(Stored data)

----------

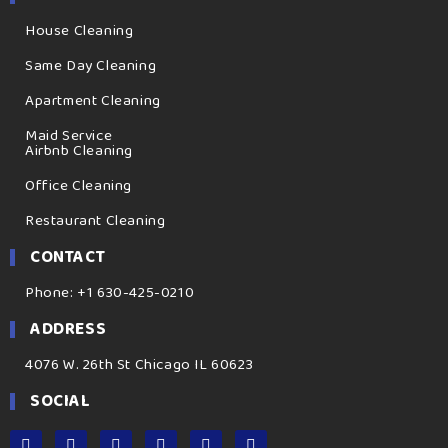
House Cleaning
Same Day Cleaning
Apartment Cleaning
Maid Service
Airbnb Cleaning
Office Cleaning
Restaurant Cleaning
CONTACT
Phone: +1 630-425-0210
ADDRESS
4076 W. 26th St Chicago IL 60623
SOCIAL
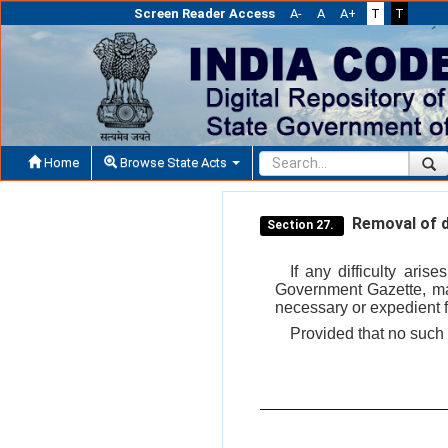
Screen Reader Access
A-
A
A+
T
T
Home
Browse State Acts
Removal of di
Section 27.
If any difficulty aris
Government Gazette, mak
necessary or expedient fo
Provided that no such 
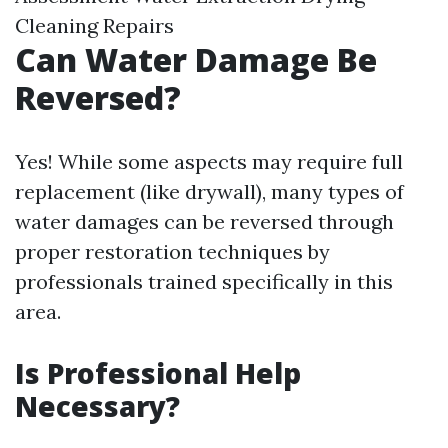
Cleaning Repairs
Can Water Damage Be
Reversed?
Yes! While some aspects may require full
replacement (like drywall), many types of
water damages can be reversed through
proper restoration techniques by
professionals trained specifically in this
area.
Is Professional Help
Necessary?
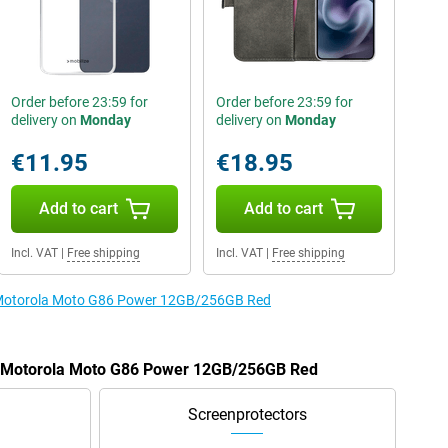
Order before 23:59 for
Order before 23:59 for
delivery on
Monday
delivery on
Monday
€11.95
€18.95
Add to cart
Add to cart
Incl. VAT
|
Free shipping
Incl. VAT
|
Free shipping
e Motorola Moto G86 Power 12GB/256GB Red
he Motorola Moto G86 Power 12GB/256GB Red
Screenprotectors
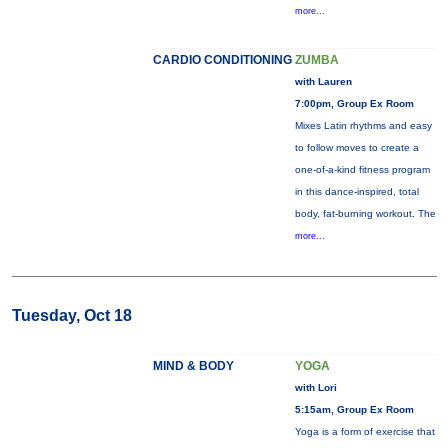
more...
CARDIO CONDITIONING
ZUMBA
with Lauren
7:00pm, Group Ex Room
Mixes Latin rhythms and easy
to follow moves to create a
one-of-a-kind fitness program
in this dance-inspired, total
body, fat-burning workout. The
more...
Tuesday, Oct 18
MIND & BODY
YOGA
with Lori
5:15am, Group Ex Room
Yoga is a form of exercise that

----------

Problem details:
Where a record above holds a picture, drop the picture and print the rest exactly.

Answer for this exercise:
House Cleaning
Same Day Cleaning
Apartment Cleaning
Maid Service
Airbnb Cleaning
Office Cleaning
Restaurant Cleaning
CONTACT
Phone: +1 630-425-0210
ADDRESS
4076 W. 26th St Chicago IL 60623
SOCIAL
Screen Reader Access
A-
A
A+
T
T
Home
Browse State Acts
Removal of di
Section 27.
If any difficulty aris
Government Gazette, mak
necessary or expedient fo
Provided that no such 
Cleaning Repairs
Can Water Damage Be
Reversed?
Yes! While some aspects may require full
replacement (like drywall), many types of
water damages can be reversed through
proper restoration techniques by
professionals trained specifically in this
area.
Is Professional Help
Necessary?
Order before 23:59 for
Order before 23:59 for
delivery on
Monday
delivery on
Monday
€11.95
€18.95
Add to cart
Add to cart
Incl. VAT
|
Free shipping
Incl. VAT
|
Free shipping
e Motorola Moto G86 Power 12GB/256GB Red
he Motorola Moto G86 Power 12GB/256GB Red
Screenprotectors
more...
CARDIO CONDITIONING
ZUMBA
with Lauren
7:00pm, Group Ex Room
Mixes Latin rhythms and easy
to follow moves to create a
one-of-a-kind fitness program
in this dance-inspired, total
body, fat-burning workout. The
more...
Tuesday, Oct 18
MIND & BODY
YOGA
with Lori
5:15am, Group Ex Room
Yoga is a form of exercise that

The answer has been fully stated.